Donors on Thursday pledged an additional US$5.6 million to enable the UN to start transferring more than 1 million barrels of crude oil from a rusting tanker off the coast of war-torn Yemen, which poses a major environmental threat, but the UN said nearly US$24 million is still needed to offload all the oil.
A large vessel called the Nautica, which was purchased by the UN Development Program (UNDP) in March to take on the oil from the FSO Safer, is expected to arrive in the region in the coming days and the transfer operation is expected to start before the end of the month, UN deputy spokesman Farhan Haq said.

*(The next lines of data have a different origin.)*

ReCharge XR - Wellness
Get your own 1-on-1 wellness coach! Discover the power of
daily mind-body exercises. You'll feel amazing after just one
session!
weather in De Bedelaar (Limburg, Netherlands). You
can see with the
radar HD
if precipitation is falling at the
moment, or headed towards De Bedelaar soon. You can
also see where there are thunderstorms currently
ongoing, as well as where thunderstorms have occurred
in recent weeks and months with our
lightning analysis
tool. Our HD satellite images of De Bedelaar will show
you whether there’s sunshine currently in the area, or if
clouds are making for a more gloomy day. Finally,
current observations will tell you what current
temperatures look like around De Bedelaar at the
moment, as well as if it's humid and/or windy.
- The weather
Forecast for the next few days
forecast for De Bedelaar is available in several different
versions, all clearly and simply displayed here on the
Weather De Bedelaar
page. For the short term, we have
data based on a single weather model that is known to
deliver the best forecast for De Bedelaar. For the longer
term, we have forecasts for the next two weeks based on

The UNDP said Egypt, France, Italy, Luxembourg, Malta, Norway, South Korea, the UK and private company Octavia Energy and subsidiary Calvalley Petroleum announced pledges totaling almost US$8 million, of which US$5.6 million represents new funding.
Photo: AFP
With the new pledges, the UN has now raised US$105.2 million for the operation to remove the oil from the Safer, with an additional US$23.8 million still needed, UNDP said.
“We’re hopeful that as nations are aware of the need to avert a crisis in the Red Sea, they’ll come up with the funding we need,” Haq said.
For the second phase of the operation, UNDP said an additional US$19 million would be needed to secure the Nautica and its newly transferred cargo of oil and to tow the Safer tanker to a salvage yard for recycling.
The Japanese-made Safer was built in the 1970s and sold to the Yemeni government in the 1980s to store up to 3 million barrels of oil pumped from fields in the eastern province of Marib.
The impoverished Arab Peninsula country has for years been engulfed in civil war.
No annual maintenance on the ship has been done since 2015, which is 360m long with 34 storage tanks.
Most crew members, except for 10 people, were pulled off the vessel after the Saudis entered the conflict, and it is uncertain what the crew of the Nautica will find when they get to the tanker.
In 2020, internal documents obtained by The Associated Press showed that seawater has entered Safer’s engine compartment, causing damage to pipes and increasing the risk of sinking. Rust has covered parts of the tanker and the inert gas that prevents the tanks from gathering inflammable gases has leaked out.
Experts earlier said that maintenance was no longer possible because the damage to the ship is irreversible.